START Excerpted data

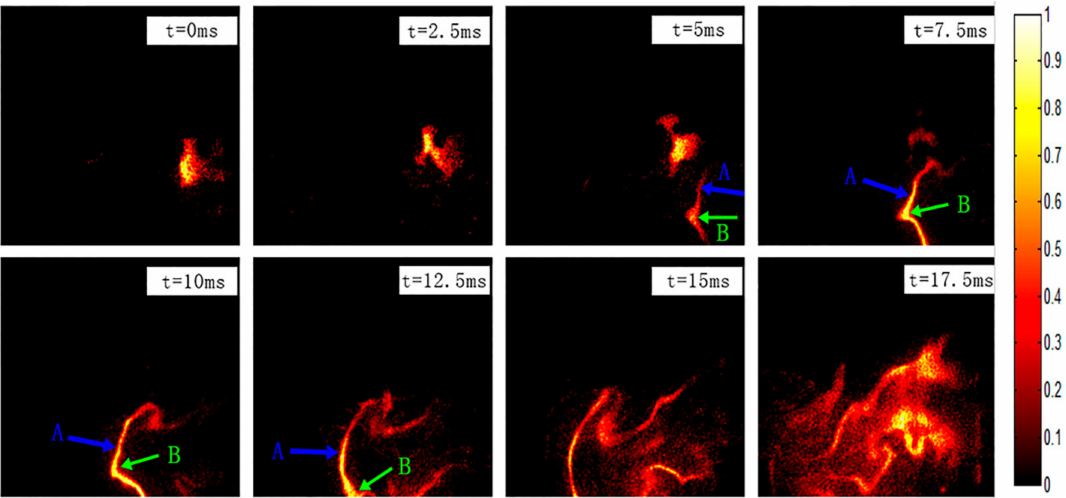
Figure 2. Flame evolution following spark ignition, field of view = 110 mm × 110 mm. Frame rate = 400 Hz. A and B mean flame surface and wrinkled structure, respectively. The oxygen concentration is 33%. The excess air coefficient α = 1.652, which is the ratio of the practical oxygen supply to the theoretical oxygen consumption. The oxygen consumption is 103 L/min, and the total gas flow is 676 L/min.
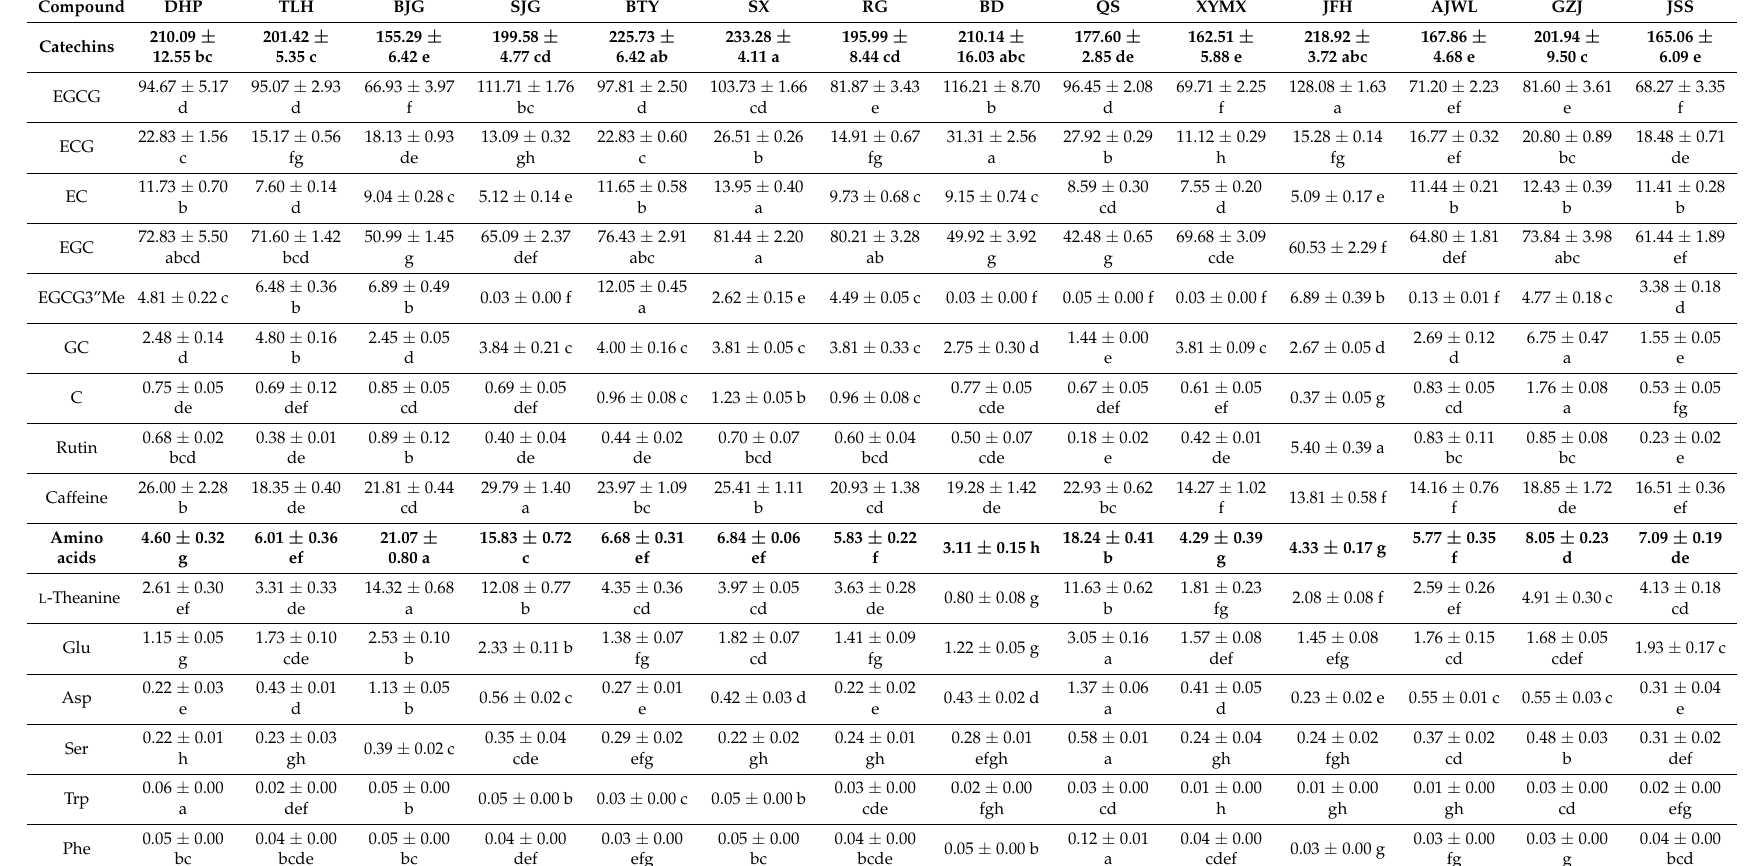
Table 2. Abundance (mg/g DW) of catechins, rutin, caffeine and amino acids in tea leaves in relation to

END Excerpted data
START Excerpted data

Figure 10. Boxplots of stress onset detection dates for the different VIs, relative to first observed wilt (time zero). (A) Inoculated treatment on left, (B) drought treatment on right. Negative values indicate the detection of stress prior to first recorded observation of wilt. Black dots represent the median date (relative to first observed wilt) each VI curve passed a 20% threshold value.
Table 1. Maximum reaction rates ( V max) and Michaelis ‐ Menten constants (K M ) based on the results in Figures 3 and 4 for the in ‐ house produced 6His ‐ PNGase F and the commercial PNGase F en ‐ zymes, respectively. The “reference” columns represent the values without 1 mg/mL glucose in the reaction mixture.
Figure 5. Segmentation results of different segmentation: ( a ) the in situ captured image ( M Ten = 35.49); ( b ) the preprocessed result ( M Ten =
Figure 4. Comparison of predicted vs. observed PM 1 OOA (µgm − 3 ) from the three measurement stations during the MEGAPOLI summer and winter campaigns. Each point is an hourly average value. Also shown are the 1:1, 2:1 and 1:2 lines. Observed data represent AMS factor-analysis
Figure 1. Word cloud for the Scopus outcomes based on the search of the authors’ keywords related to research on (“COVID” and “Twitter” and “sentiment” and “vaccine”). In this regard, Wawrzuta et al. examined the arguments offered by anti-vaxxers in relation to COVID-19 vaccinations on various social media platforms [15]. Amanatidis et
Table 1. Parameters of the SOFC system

END Excerpted data

Looking above, find the stretch of lines that opens with the one holding "Figure 2. Flame" and closes with the one holding "Table 2. Abundance". Copy it exactly, pictures excluded.

_Written response_.
Figure 2. Flame evolution following spark ignition, field of view = 110 mm × 110 mm. Frame rate = 400 Hz. A and B mean flame surface and wrinkled structure, respectively. The oxygen concentration is 33%. The excess air coefficient α = 1.652, which is the ratio of the practical oxygen supply to the theoretical oxygen consumption. The oxygen consumption is 103 L/min, and the total gas flow is 676 L/min.
Table 2. Abundance (mg/g DW) of catechins, rutin, caffeine and amino acids in tea leaves in relation to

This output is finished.